Quoted passage:
%%

The same stimulus-response relationships were used to compute stepwise linear regression fits between perceptual and physical measures. Regression analysis was applied to the overall data set, not to the data of individual talkers. Only physical measures involving significant correlations with the response category scores were entered as independent variables in the regression analyses. The order in which these physical measures were entered was based on the magnitude of their correlations (from highest to lowest). The overall variances accounted for and the variances accounted for from each significant physical measure were computed. The computed regression line was overlaid on perceptual-physical scatter plots.

Results and Discussion

Physical measures

Factor analysis was carried out in order to gain understanding of the relationships among the physical measures. Three factors were obtained, accounting for 75% of the total variance in the physical data. Following removal of loadings below .40, all of the rotated component factor loadings were greater than .73 (Table 3). In order to gain insight into the factors, scatter plots were generated using components on latent dimensions versus the physical measures that were loaded on the factor (see Figure 5). Notably, the three factors loaded differentially on the measures that were theoretically and computationally different. The scatter plots were used to assign labels to the factors: Factor 1 was labeled correspondence; Factor 2 was labeled phantom relationships; and Factor 3 was labeled mutual information. The factor analysis confirms that the measures comprising each factor provide independent information.

Table 3.

The rotated component loadings on each physical measure for the three latent factors. Loadings of less than .40 were omitted.

Physical measure Factor1 Factor2 Factor3
LSP2OM .89
OM2LSP .81
O2LSP .81
LSP2O .74
PADR .92
minAP −.81
muinfoM .83
Muinfo .76

Notes. LSP2OM, acoustic-to-optical correspondence with the magnetometry data set; OM2LSP, optical-to-acoustic correspondence with the magnetometry data set; LSP2O, acoustic-to-optical correspondence; O2LSP, optical-to-acoustic correspondence; PADR, phantom-to-acoustic duration ratio; minAP, minimum acoustic-to-phantom distance; muinfoM, mutual information with the magnetometry data set; muinfo, mutual information.

Figure 5.

Figure 5

Scatter plots of latent factors (Factor 1: correspondence, Factor 2: phantom relationships, and Factor 3: mutual information) versus corresponding physical measures for which the rotated component loadings are .40 and above. Data points are graphed separately for stimuli with auditory /bA/ and /lA/. (Note: LSP2O, acoustic-to-optical correspondence; O2LSP, optical-to-acoustic correspondence; LSP2OM, acoustic-to-optical correspondence with the magnetometry data set; OM2LSP optical-to-acoustic correspondence with the magnetometry data set; PADR, phantom-to-acoustic log duration ratio; minAP, minimum acoustic-to-phantom distance; muinfo, mutual information; muinfoM, mutual information with the magnetometry data set).

%%

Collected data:

%%

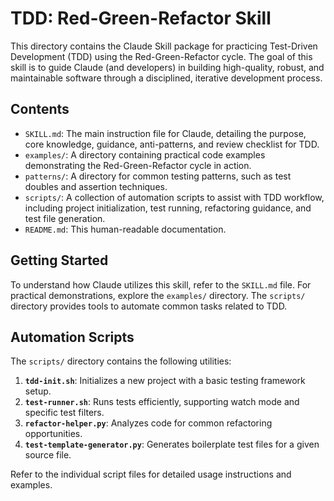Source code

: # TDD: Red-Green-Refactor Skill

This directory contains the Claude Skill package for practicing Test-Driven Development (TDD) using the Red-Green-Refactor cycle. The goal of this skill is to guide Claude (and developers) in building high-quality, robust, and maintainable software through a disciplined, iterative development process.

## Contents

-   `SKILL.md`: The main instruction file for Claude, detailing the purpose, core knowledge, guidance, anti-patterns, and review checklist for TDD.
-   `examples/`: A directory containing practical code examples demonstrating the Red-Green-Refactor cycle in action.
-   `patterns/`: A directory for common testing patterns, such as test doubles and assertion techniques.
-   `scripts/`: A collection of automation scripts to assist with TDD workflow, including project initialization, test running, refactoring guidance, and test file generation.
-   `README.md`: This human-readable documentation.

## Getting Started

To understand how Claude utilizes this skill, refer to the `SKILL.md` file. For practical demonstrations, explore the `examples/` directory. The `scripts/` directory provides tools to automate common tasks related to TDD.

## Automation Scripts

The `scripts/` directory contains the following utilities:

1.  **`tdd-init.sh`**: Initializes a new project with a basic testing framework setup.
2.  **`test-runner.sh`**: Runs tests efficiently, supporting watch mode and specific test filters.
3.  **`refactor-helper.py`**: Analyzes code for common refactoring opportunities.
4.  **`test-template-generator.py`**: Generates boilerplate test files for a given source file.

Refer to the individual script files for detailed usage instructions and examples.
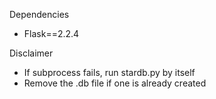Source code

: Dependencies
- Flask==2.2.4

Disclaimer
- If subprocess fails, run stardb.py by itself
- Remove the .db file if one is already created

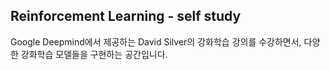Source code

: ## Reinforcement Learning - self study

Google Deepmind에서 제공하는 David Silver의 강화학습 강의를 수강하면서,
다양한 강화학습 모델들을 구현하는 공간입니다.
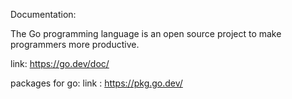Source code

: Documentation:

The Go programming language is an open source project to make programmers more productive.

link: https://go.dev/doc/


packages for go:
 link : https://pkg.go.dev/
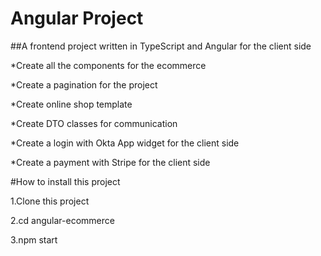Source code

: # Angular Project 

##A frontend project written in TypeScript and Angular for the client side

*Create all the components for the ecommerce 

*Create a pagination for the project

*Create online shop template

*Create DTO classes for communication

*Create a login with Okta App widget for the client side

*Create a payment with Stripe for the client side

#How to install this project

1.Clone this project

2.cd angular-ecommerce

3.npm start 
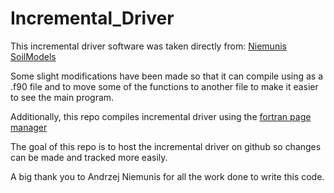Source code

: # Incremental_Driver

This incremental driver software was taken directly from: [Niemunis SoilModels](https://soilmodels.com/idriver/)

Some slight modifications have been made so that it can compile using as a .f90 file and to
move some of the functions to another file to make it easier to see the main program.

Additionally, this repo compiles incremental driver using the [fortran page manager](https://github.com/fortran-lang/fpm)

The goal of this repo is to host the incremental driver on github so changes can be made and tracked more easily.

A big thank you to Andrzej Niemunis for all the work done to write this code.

%%

Exercise objective:
Pick up the write-up on the factor analysis of physical speech measures where it stops, and add what comes next.

Exercise output:
Figure 5A–D shows a distinct cluster of stimuli high on correspondence and on the physical measure. Examination of this cluster revealed that it comprises congruent stimuli. Because this cluster could overly influence correlations between perceptual response categories and physical measures, analyses reported below were carried out with and without the congruent stimuli. Fortunately, results were similar across analyses, because the goal here was to account for responses to both matched and mismatched stimuli within the same model.

Figures 5A and 5C show also that LSP to optical (LSP2O) and LSP to optical and magnetometry (LSP2OM) measures were more effective in producing a continuum of values than were the transformations in the opposite direction (i.e., O2LSP and OM2LSP). This is because the optical measures are intrinsically less informative than the LSP measures (Jiang, et al., 2002). Also, variance is generally lower for correspondence measures that used the magnetometry data, perhaps, because the measures used concatenation of four token segments.

The two measures, PADR and minAP, that loaded on the phantom relationships factor used the phantom acoustic signal, that is, the one that had been recorded with the presented video but was not presented. Both measures produced a continuum of values with congruent stimuli in the middle of the range (see Figure 5E–F). Stimuli with acoustic /bA/ were high on the phantom relationships factor, and those with acoustic /lA/ were low. This is because the /bA/ acoustic stimulus was generally shorter in duration than the acoustic stimulus associated with the presented video, and vice versa for the /lA/ acoustic stimulus. The phantom relationships dimension simultaneously captures spectral and temporal differences across consonants.

The two information measures, muinfo and muinforM, loaded on the mutual information factor (see Figure 5G–H). Interestingly, this factor and the two measures resulted in a more uniform spread of the stimuli across dimensions than the other measures: This occurred, because the acoustic /bA/ and /lA/ stimuli paired with each video stimulus were located approximately in the same stimulus space, rather than segregating into different parts of the space; as a result, the visual stimuli determined the distribution through the space. That is, the optical data largely account for the distribution of the mutual information measures, and this latent factor appears to provide little information about the relationship across acoustic and video stimulus components. This result is interesting in light of the results further below, showing that the mutual information measures did not account at all for the perceptual response distributions.

In summary, the physical measures were shown to comprise a three-dimensional space, whose dimensions corresponded with the measures that were theoretically and computationally grouped together. The correspondence and phantom relationships dimensions distributed the stimuli in terms of the relationships between the auditory and visual stimulus components. The mutual information dimension distributed the stimuli in terms of the visual stimulus component, and so, could be considered a different type of dimension than the other two.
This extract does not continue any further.